Former SNP leader Alex Salmond, who tabled the SNP amendment opposing the bill, said "no-one believed" David Cameron wanted to take the UK out of the EU and suggested the bill was primarily designed to appease Tory backbenchers.
"This bill is based on a nonsense and a contradiction. Major constitutional referendums should be held on a proposition, honestly held.
"The prime minister proposes to hold this referendum as a political tactic... and that is why there is so much suspicion already, not just among opponents of Europe but among those who are proponents of Europe."
EU referendum in focus
David Cameron is starting renegotiation of the terms of Britain's EU membership ahead of a referendum. Here is some further reading on what it all means:
The SNP's Angus Macneil has insisted he did not vote by mistake for the EU referendum bill despite ending up in the wrong lobby.
During the second vote, the Western Isles MP entered the Yes lobby where supporters of a referendum had gathered. But he said he exited without voting once realising his error.
During a six hour debate, former Chancellor Ken Clarke, one of the most pro-European voices in the Conservative Party, warned that the UK would be marginalised if it left the EU, potentially facing tariffs on imports and exports.
"This is about Britain's role in the modern world, the 21st century world of inter-dependent nations and how we maximise our influence by using our power base in Europe. The alternative is a fanciful, escapist route into isolated nationalism which I think will greatly diminish our influence in the world and damage our economy."
But he was challenged by former Environment Secretary Owen Paterson, who said he was misrepresenting the views of eurosceptics.
"He really must not muddle the idea of the European Union, which is a political and judicial institution and the European market, which I am a most enthusiastic proponent of."
And veteran Conservative Sir Bill Cash said the referendum was a fundamental question of "who governs Britain".
"We have a positive alternative to the EU," he said. Our democracy and our national Parliament is what people fought and died for in two world wars and it was through this sacrifice that we saved Europe."
Both eurosceptics and pro-European MPs have raised concerns about government plans to scrap the 28-day "purdah" period in the run-up to the referendum.
Purdah usually prevents any government or civil service activity that may influence the result of an election or other vote.

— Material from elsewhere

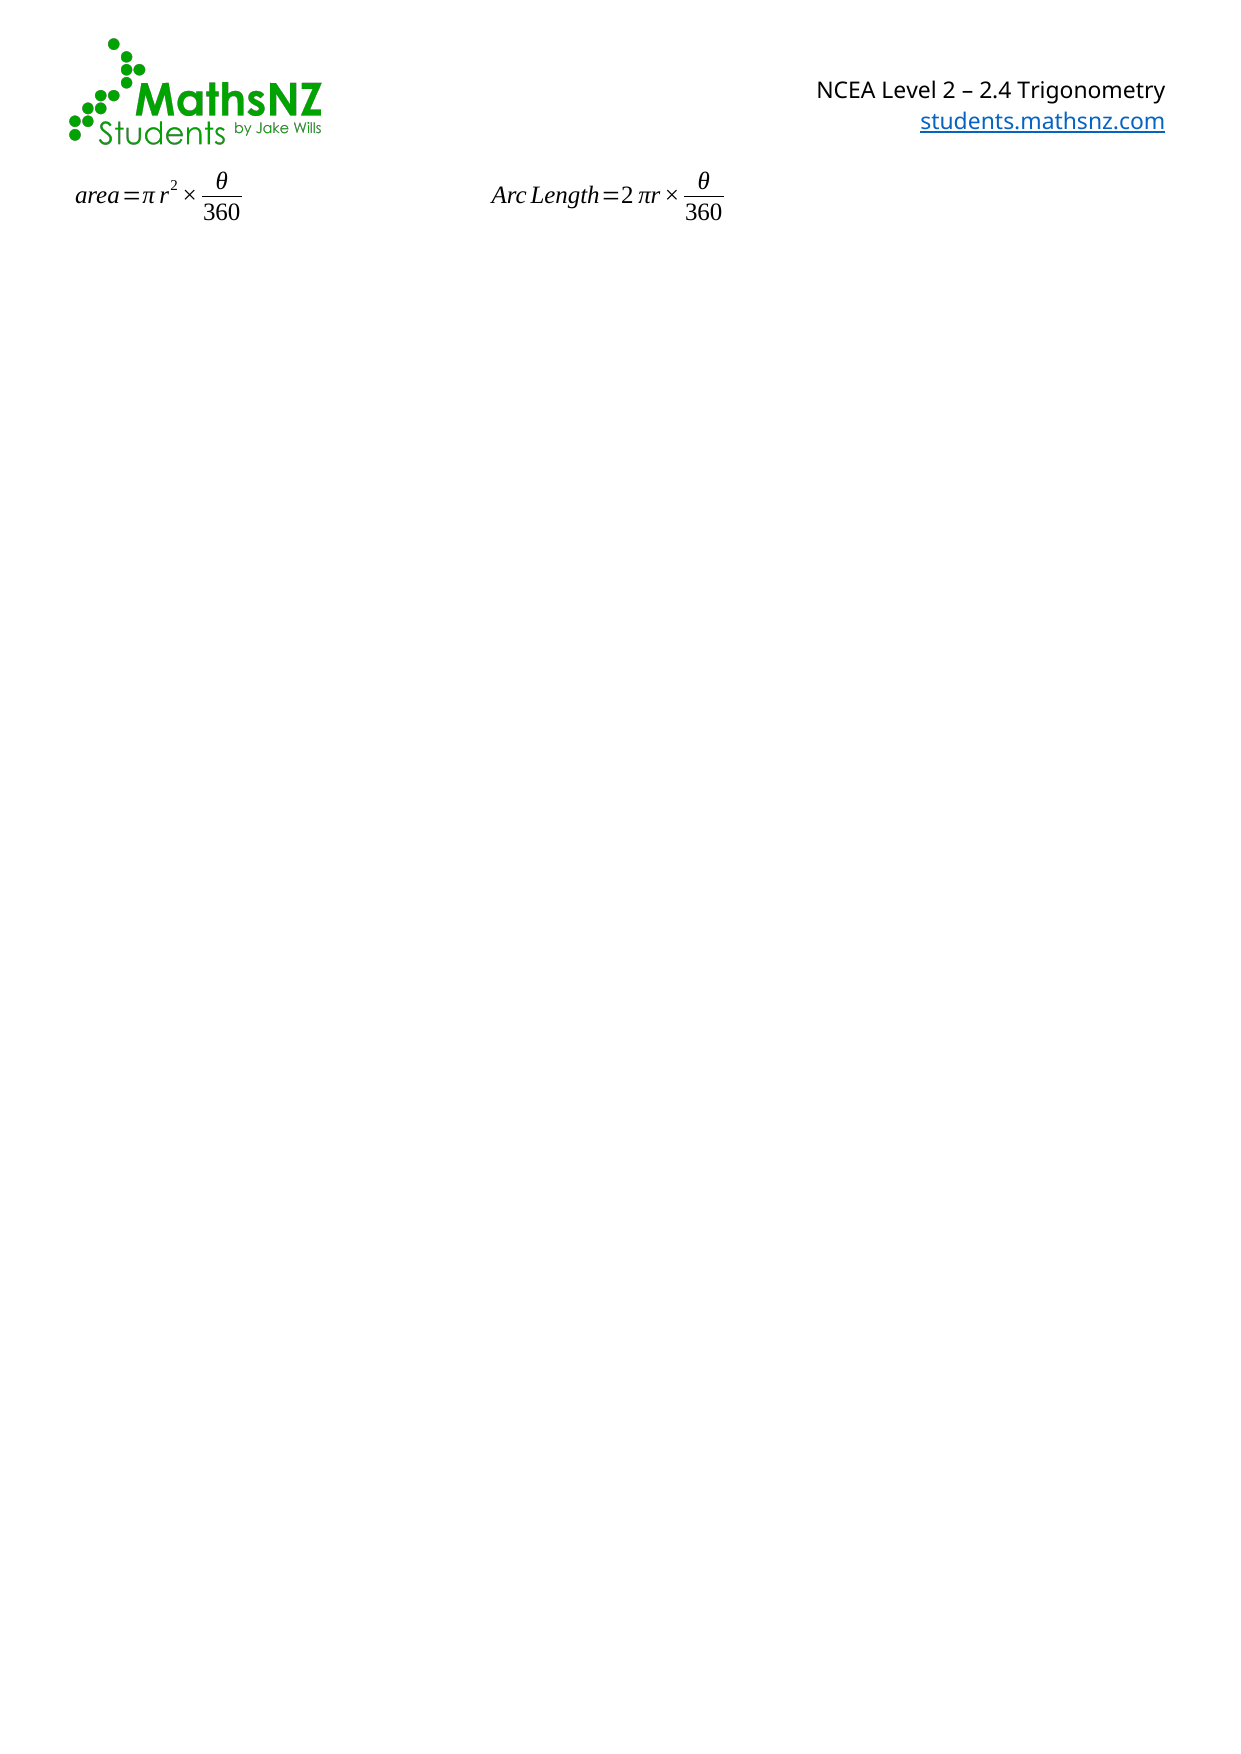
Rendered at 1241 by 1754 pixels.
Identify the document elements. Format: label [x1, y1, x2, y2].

Mr Clarke said he understood concerns that a purdah period would "close down half the government's business" but said he hoped the machinery of government was not used to give one side "an unfair advantage".
Mr Paterson said the decision to lift the purdah rules was "unilateral and arbitrary" and if the British government and the European Commission sought to "deluge the public with information", people may not accept the final result.